Deuster explained, with this condition he has to work very hard to control his limbs. For example, when he reaches for something with his right arm his other arm and both legs try to make the same movement.

Also, because of the cerebral palsy, Deuster has constant muscle spasms in his left arm. He has to sit on his hand in order to keep the spasms under control.

However, he is still able to laugh about his condition. He said, "If anyone walks up on my left side 'boom!' I could be a boxing star"

Although Deuster is able to joke about it now, the cerebral palsy caused hard times for him throughout his life. He said, many people told him that he would not be able to do tasks that capable people take advantage of.

However, being told this has not stopped Deuster.

"I live as normal of a life as I can," Deuster said. This includes living on his own with minimum aid and learning how to drive himself, but also going above and beyond normal day-to-day activities and learning how to ski, water ski and even go on a tandem sky-dive jump.

Even after breaking his arm from skiing, Deuster was back on the slopes the very next winter.
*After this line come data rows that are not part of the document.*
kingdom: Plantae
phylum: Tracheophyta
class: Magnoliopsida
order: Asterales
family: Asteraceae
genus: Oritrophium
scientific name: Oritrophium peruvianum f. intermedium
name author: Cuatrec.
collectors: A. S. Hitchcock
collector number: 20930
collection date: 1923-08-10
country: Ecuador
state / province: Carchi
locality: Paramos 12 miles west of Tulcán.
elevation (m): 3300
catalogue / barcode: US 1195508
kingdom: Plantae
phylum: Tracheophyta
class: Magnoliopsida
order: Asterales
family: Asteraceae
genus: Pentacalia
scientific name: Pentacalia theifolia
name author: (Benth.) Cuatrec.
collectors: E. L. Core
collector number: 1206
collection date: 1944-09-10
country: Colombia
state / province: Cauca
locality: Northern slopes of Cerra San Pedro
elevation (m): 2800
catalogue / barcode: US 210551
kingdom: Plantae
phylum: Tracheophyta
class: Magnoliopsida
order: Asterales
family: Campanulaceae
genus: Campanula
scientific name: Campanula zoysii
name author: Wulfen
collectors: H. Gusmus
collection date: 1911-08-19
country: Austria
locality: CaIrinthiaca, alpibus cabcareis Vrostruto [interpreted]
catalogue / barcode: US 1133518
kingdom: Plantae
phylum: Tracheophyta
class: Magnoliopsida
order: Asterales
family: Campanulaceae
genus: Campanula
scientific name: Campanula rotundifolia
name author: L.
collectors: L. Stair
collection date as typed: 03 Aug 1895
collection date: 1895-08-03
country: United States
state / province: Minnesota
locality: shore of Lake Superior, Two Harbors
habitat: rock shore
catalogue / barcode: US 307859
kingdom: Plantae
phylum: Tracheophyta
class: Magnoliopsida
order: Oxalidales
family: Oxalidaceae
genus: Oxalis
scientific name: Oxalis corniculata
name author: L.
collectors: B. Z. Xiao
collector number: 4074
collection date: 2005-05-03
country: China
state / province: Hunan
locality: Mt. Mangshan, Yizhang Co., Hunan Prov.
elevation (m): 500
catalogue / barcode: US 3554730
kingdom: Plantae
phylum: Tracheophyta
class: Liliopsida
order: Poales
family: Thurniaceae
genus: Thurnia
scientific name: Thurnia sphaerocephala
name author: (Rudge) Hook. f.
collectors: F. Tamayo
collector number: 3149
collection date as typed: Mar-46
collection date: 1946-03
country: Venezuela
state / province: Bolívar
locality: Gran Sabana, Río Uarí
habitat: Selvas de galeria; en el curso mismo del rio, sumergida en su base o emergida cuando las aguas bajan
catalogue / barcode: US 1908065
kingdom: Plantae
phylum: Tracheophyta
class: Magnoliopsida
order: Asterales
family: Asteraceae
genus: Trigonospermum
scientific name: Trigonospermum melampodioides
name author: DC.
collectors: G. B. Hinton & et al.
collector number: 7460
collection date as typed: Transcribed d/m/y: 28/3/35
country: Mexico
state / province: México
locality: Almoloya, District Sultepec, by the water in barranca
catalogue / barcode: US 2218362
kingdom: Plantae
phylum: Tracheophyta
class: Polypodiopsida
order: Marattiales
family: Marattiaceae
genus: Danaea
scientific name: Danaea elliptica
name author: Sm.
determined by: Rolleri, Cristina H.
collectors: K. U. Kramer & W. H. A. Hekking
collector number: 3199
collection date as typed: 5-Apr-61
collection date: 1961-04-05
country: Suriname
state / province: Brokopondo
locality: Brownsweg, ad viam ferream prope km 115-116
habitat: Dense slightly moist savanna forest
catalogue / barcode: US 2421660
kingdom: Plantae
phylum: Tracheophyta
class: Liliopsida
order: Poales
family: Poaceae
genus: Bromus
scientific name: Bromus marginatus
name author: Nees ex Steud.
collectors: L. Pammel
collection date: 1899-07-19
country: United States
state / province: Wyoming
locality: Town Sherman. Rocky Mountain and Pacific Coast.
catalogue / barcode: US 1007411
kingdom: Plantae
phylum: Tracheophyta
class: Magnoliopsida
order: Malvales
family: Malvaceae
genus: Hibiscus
When the ski instructors asked him what he wanted to do, he responded, "take me to the top."

The cerebral palsy is Deuster's handicap, but he does not like to refer to it as so.

Deuster said, "A highschool teacher told me 'I resent handicap kids, they slow down the class.'

Deuster responded to her, "I don't see a handicap kid, I see a disabled kid."

Deuster added, "I love this word disable...you can disable the word and make it able."

Deuster was the Brown Bag Speaker Series guest for May 3, 2008.